The trend toward leisurely, in-depth holidays, like so many others, stems from the baby boomers. They’ve worked hard—their white-collar toil has largely driven the past few years of global productivity growth—and now they have the money and the time to enjoy themselves. Travelers since they were teens, they’ve already seen the great museums of Europe, and probably the key monuments of Asia and the plains of Africa. Rather than zip through 20 countries in 20 days, they are more interested in hanging out in a remote corner of one, interacting with locals and sampling new customs. Quality and depth of experience matter far more than crossing hot spots off a checklist. This is reflected in the travel industry’s new marketing campaigns, notes Alex Kyriakidis, managing partner of Deloitte’s global tourism practice. “Greece invites people to ‘Explore your senses’,” he says. “Intercontinental [Hotels] asks, ‘Are you living an Intercontinental life?’”
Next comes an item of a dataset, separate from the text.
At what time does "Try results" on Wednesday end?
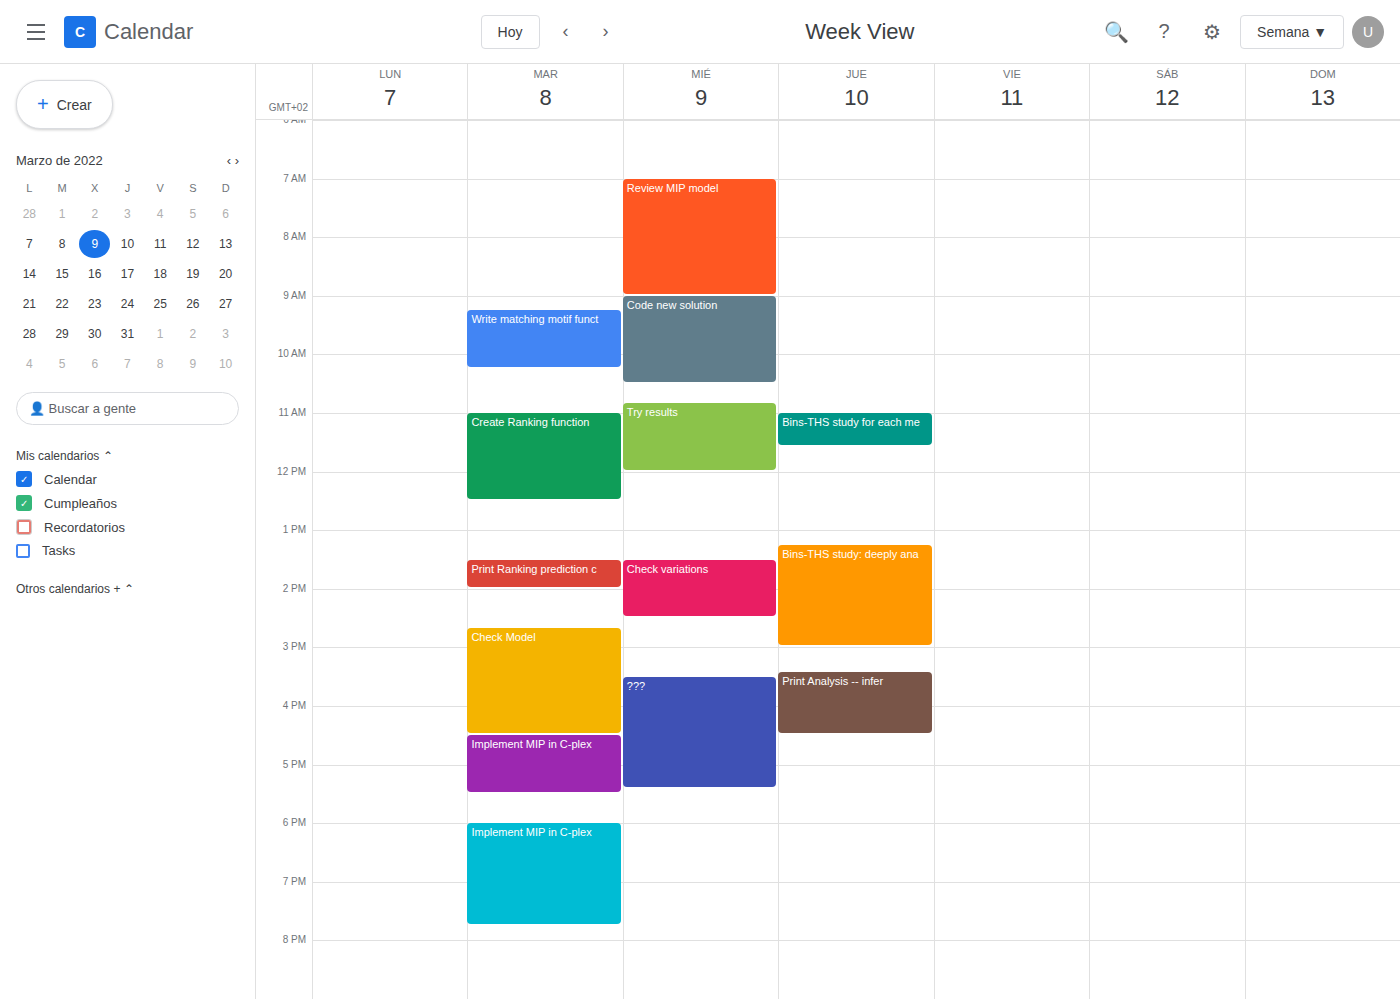
12:00 PM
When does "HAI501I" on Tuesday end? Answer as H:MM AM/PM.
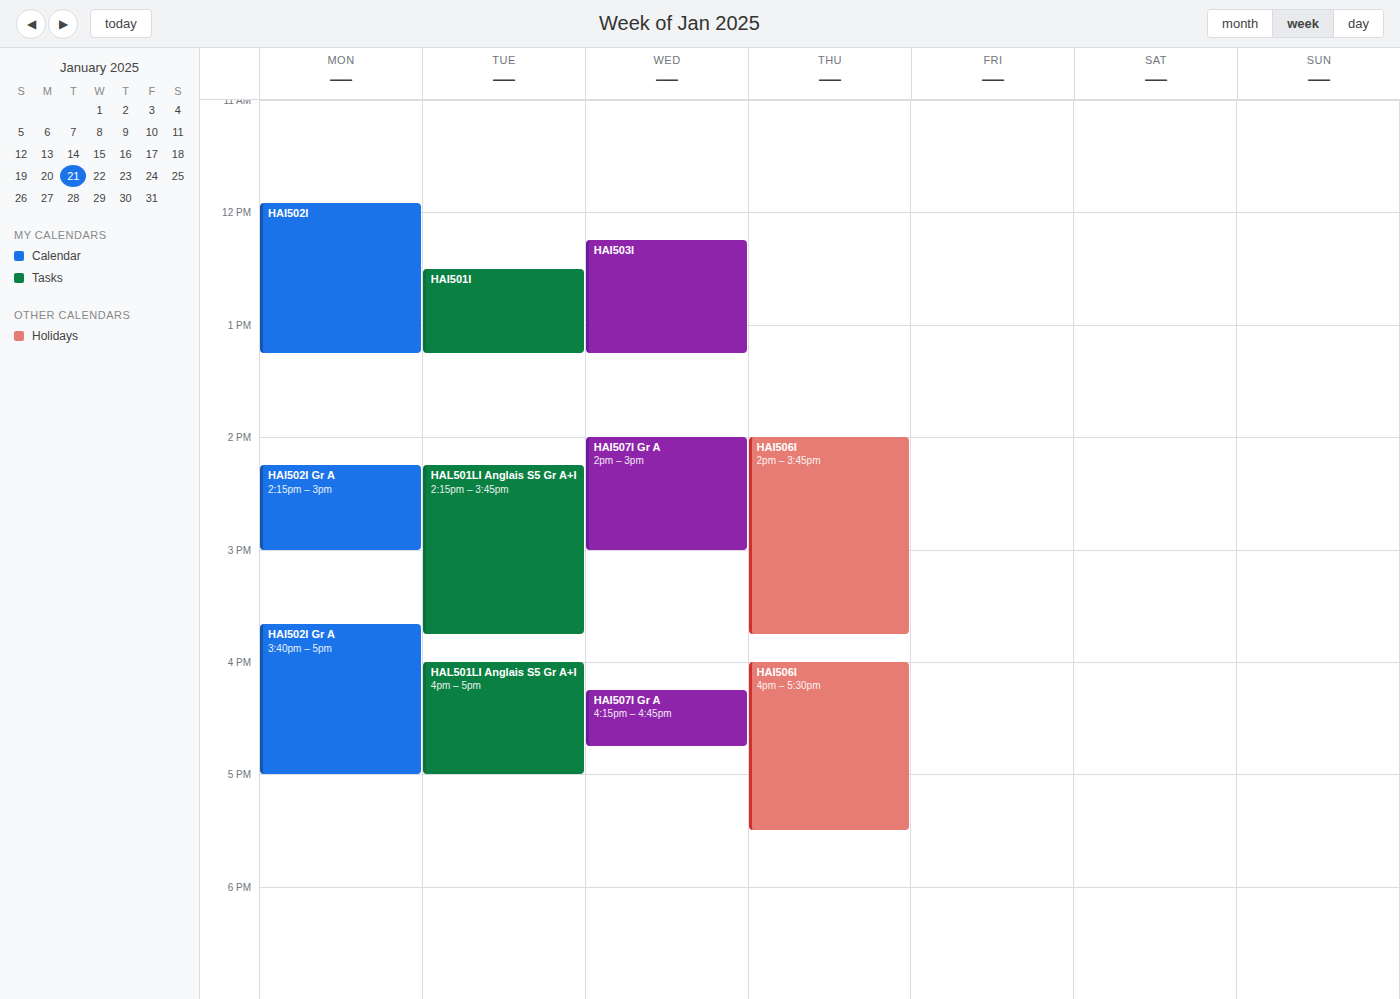
1:15 PM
How does the spin translate into reality? Holidaymakers are getting plenty of time and space to tailor their days and delve deep into a topic rather than skim the surface. Today’s tourists want to interact with locals and experts (sommeliers, artists, marine biologists) who can take them inside a particular world. The successful U.K.-based company Andante Travels, which specializes in ancient-world tours led by archeologists, focuses less on the big monuments than on unexpected treasures. Travelers might explore the rich prehistoric art of Leinster, England, or the secrets of Roman Germany. Often, they work on a guide’s own dig. “The trips unfold as a kind of narrative each day,” says owner Annabel Lawson, herself an archeologist. “It makes them much more interesting.”
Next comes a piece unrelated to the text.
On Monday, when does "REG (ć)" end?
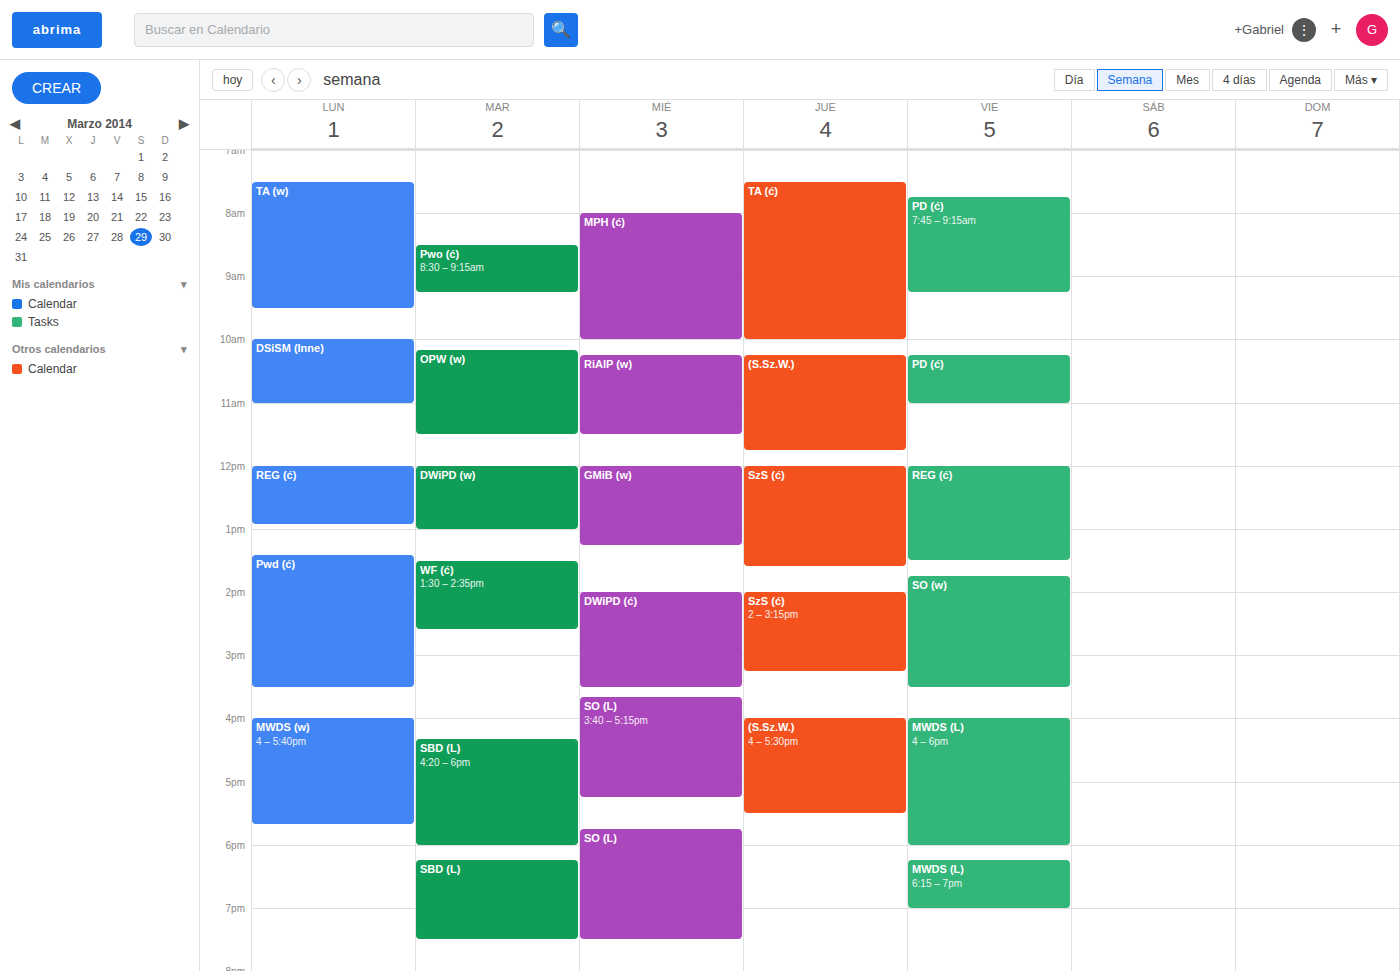
12:55 PM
Not to mention leisurely. When you aren’t competing with 50,000 other people for, say, a glimpse of Michelangelo’s “David,” you’re much more likely to relax and settle into your holiday. Companies like Andante are adding no-fly vacations to their lineup. Lawson was shocked when a new train journey to a Roman military-history site in Cologne sold out in a few days. “I mean, it’s not Pompeii,” she says, laughing. “I thought we’d get a few history buffs, but what really sold the trip was the idea of a train journey.”
Indeed, the rails may be the slow traveler’s best friend. Mark Smith’s Web site, seat61.com—long an established favorite of train junkies—is drawing all manner of holidaymakers eager to know the best train fare from Kuala Lumpur to Singapore, or what kind of food to expect on the 11-day Trans-Siberian Express trip. Last month the site attracted 350,000 visitors—up more than 50 percent over the same period last year, and more than twice the 2005 figure. He’s tapped into what more and more travelers are starting to see: that trains provide a comfortable, relaxing and environmentally safe alternative to air travel and all its hassles, from queues and security checks to luggage limits and weather delays. “The journey should be as important as the destination,” says Smith, a civil servant at Britain’s Ministry of Transport. “When I travel I want to be treated like a human being.”
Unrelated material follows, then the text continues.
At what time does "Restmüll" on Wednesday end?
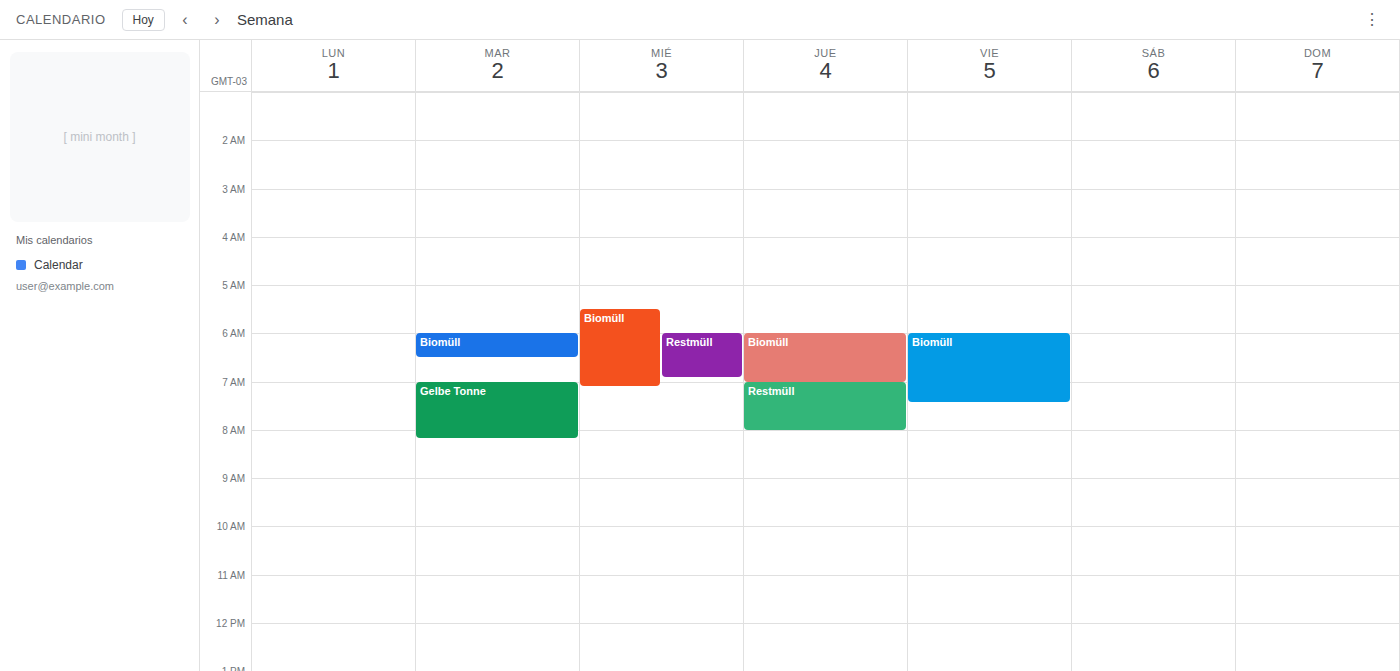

It helps that train travel is not so very slow these days. The leisurely charms of the railway—no queues, comfortable seats and the freedom to stroll the aisles—are now on offer at ever-greater speeds as a lattice of new lines extends across Europe. In June, French state operator SNCF will launch a new link between Paris and Strasbourg 450 kilometers to the east, with trains capable of traveling 320kph, slashing the journey time from four hours to two hours and twenty minutes. Travelers can also enjoy new amenities, relaxing in seats designed by Christian Lacroix while their kids amuse themselves in the “family area,” a carriage with game boards on the tables and special tip-up seats to allow extra room for toddlers. Meanwhile, another new high-speed track, between Amsterdam and the Belgian border, opens this summer. And later this year, the first trains will leave a spiffy new rail terminal in London en route to Paris and Brussels; thanks to some new stretches of track, journey times will fall by as much as 30 minutes.
Savvy rail companies are already exploiting their return to favor. SNCF is developing a network of designated tourist lines—slated to rise from eight in 2004 to 40 this year—with added features. Passengers on one route though central France are joined not only by a tour guide but also by farmers offering samples of local produce. “There is a real urge for a gentler mode of transport, for going somewhere without the car,” says Eric Succab, of SNCF. “It’s a developing trend and we are trying to respond.” And why shouldn’t the journey become the holiday? The private company that took over much of Canada’s failing long-distance network in the ’90s has seen traffic soar as sightseers return to the railways. “People want to get back to the way things were, before there were cell phones and computers,” says Graham Gilley of Rocky Mountaineer Vacations.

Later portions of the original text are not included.